I’ll drop the word "conservative" and just say that what
nemov has asked about is today's brand of “populism.” You know, the more I think about this, the more I think my position on judicial tenure is “conservative” while the reforms you suggest are “radical.”
One only has to do a Google search to find an abundance of articles on the subject:
http://www.google.com/search?hl=en&q=Chang...me+appointmentsQUOTE(Jack22)
For the record, I began working on an amendment to balance judicial power in 1993, when Democrats controlled all three branches of government. Were you railing against one-party-rule back then, or is one-party-rule fine so long as your party's the one?
I see thirteen years of frustration in your past and an indefinite number in your future if you continue to pursue this project. For the record, I have always believed a strong two party system is in the interest of the nation. I was not “railing” against the courts in the years you mentioned, and I’m not doing so now. I don’t like particularly like
Justice Scalia or
Justice Thomas and I may not like the person Bush nominates to replace
Justice O’Connor, but I’m not getting rabid about impeaching them.
QUOTE(Jack22)
"Goodnight, John-boy." –The Waltons
This is cute and I liked
The Waltons, particularly Walter Brennan, but it’s irrelevant to the discussion and otherwise without merit.

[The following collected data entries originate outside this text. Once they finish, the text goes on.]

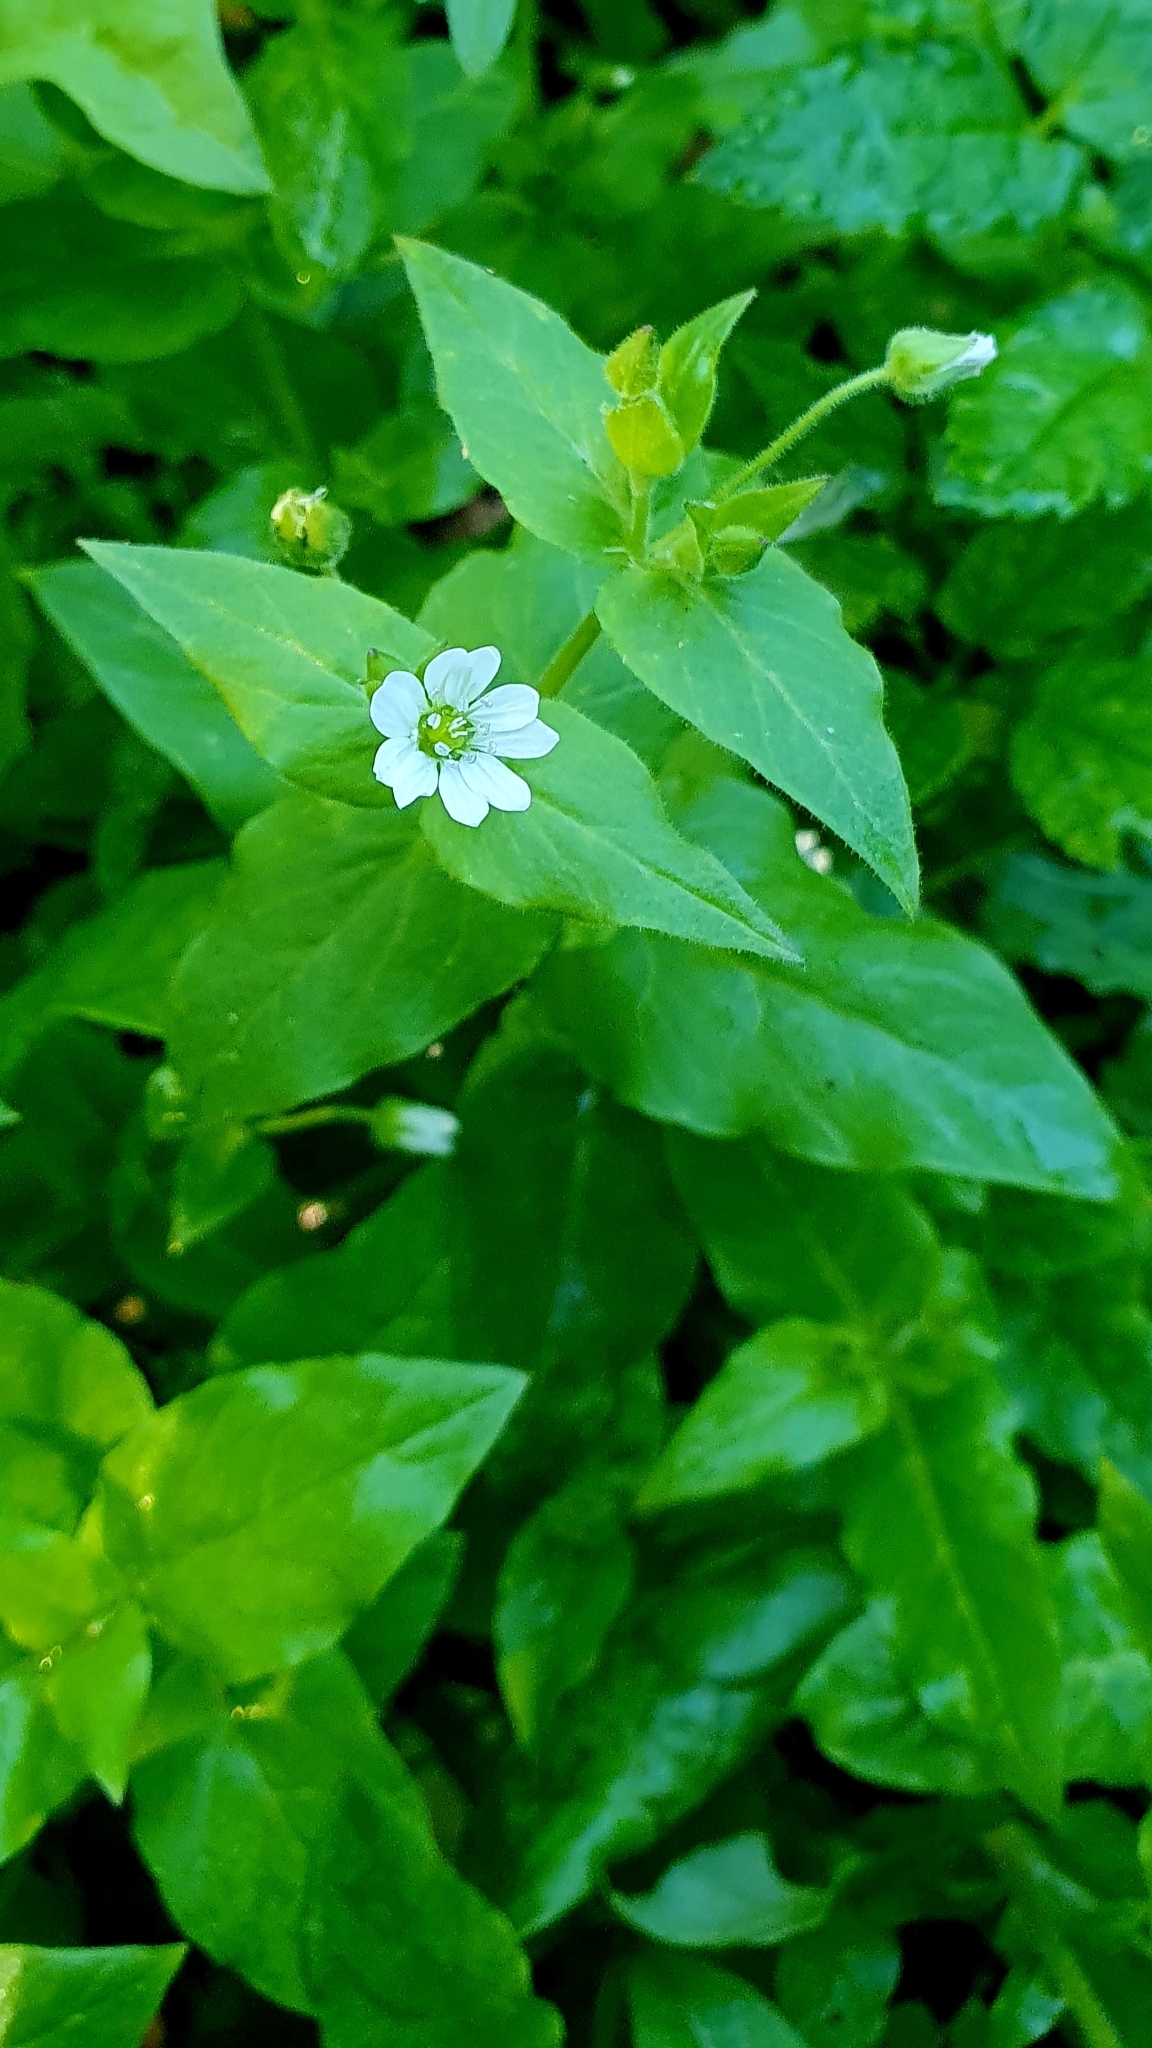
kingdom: Plantae
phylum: Tracheophyta
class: Magnoliopsida
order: Caryophyllales
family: Caryophyllaceae
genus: Stellaria
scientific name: Stellaria aquatica
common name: Water chickweed
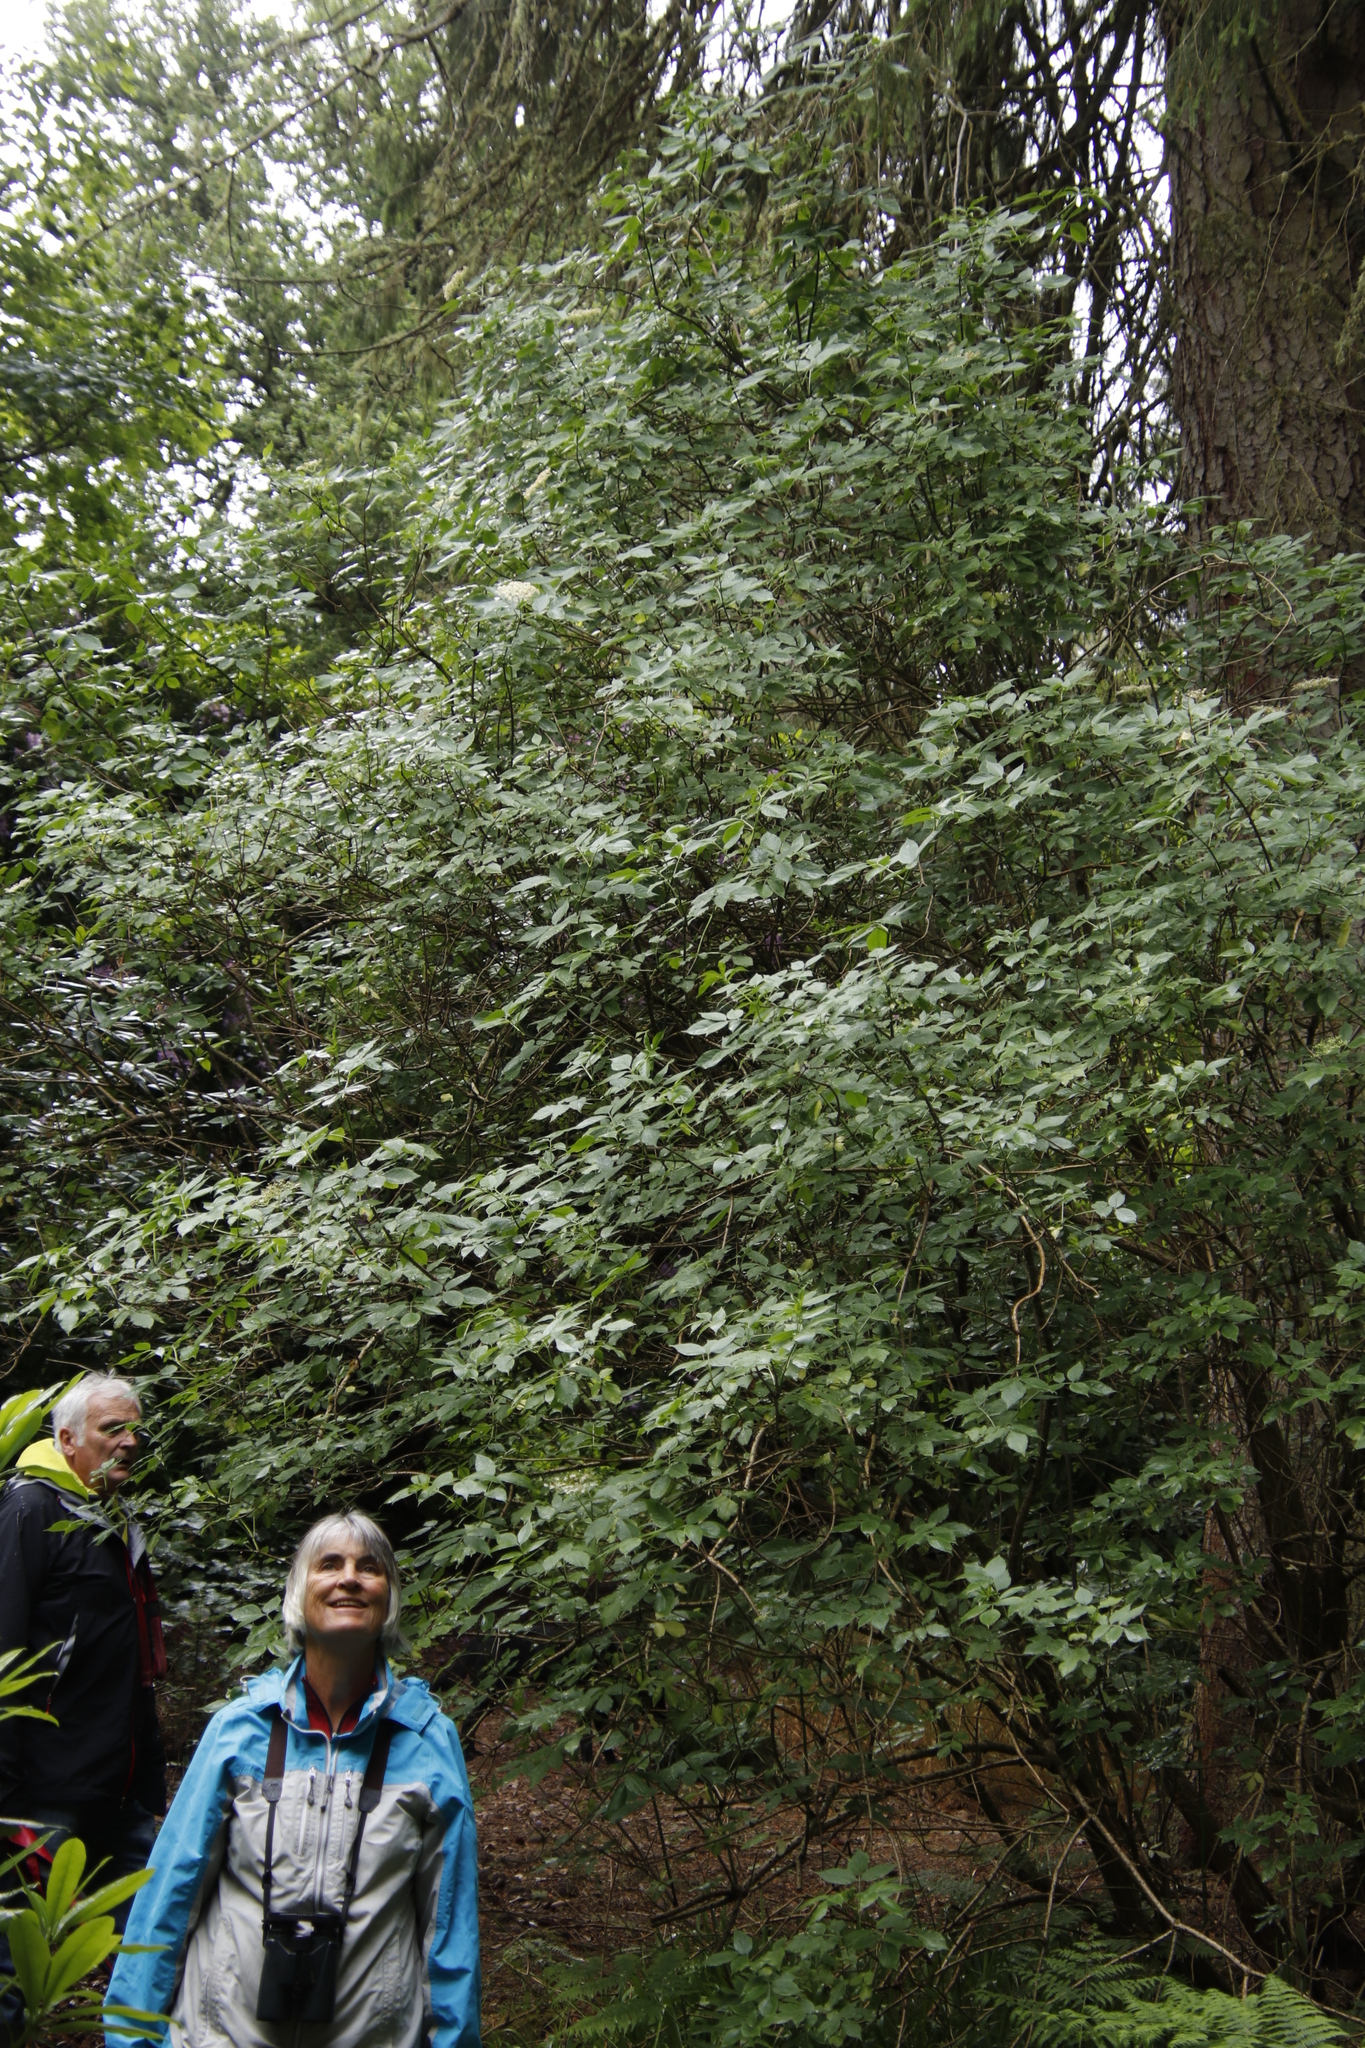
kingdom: Plantae
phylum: Tracheophyta
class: Magnoliopsida
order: Dipsacales
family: Viburnaceae
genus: Sambucus
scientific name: Sambucus nigra
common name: Elder
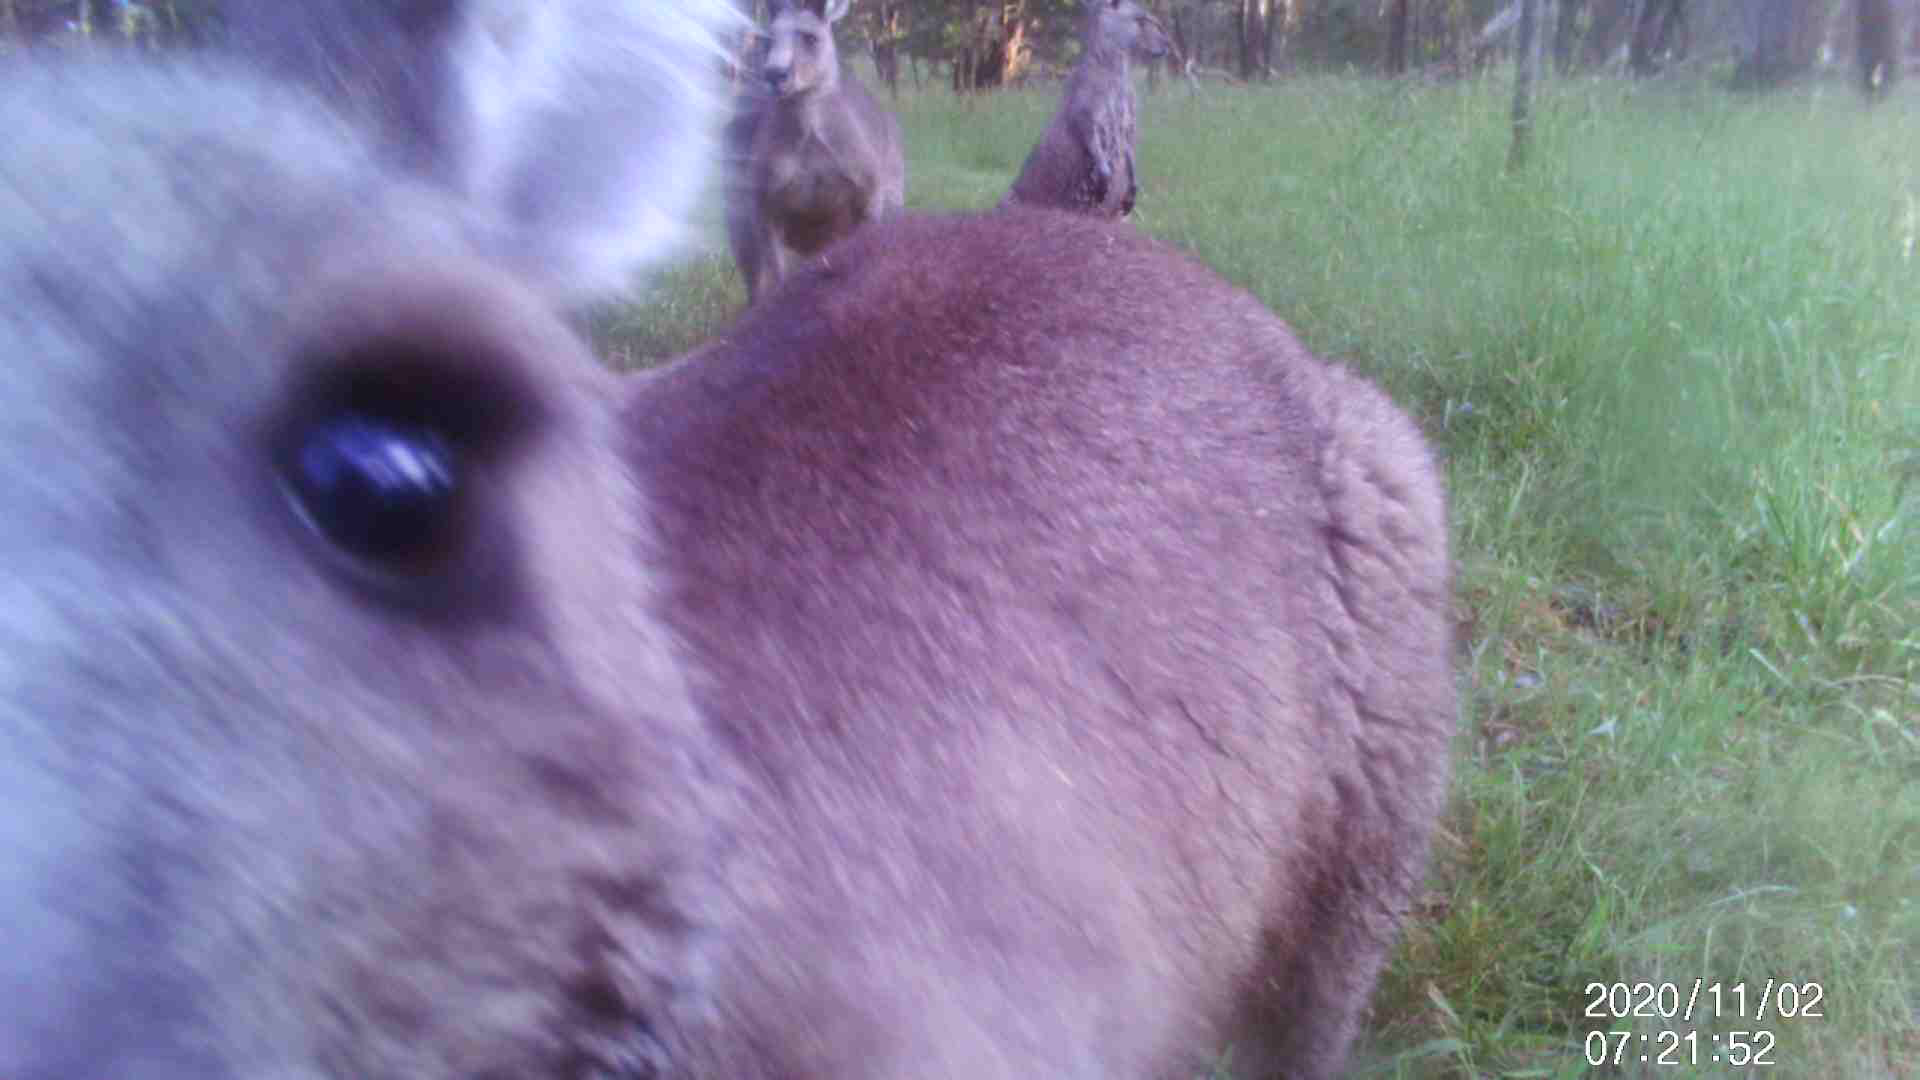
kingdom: Animalia
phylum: Chordata
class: Mammalia
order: Diprotodontia
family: Macropodidae
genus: Macropus
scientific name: Macropus giganteus
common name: Eastern grey kangaroo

In summation, we are just going to have agree to disagree on whether the federal judges should have limited terms. I say “no”, you say “yes,” (hey, we almost have another Beatle song) but I think history is on my side.
Nemov did not list impeachment and loose talk of treason as an option in his original questions, so, I’m not going to entertain this absurd proposition any further. I'll leave all the "treason" talk to you and Ann Coulter.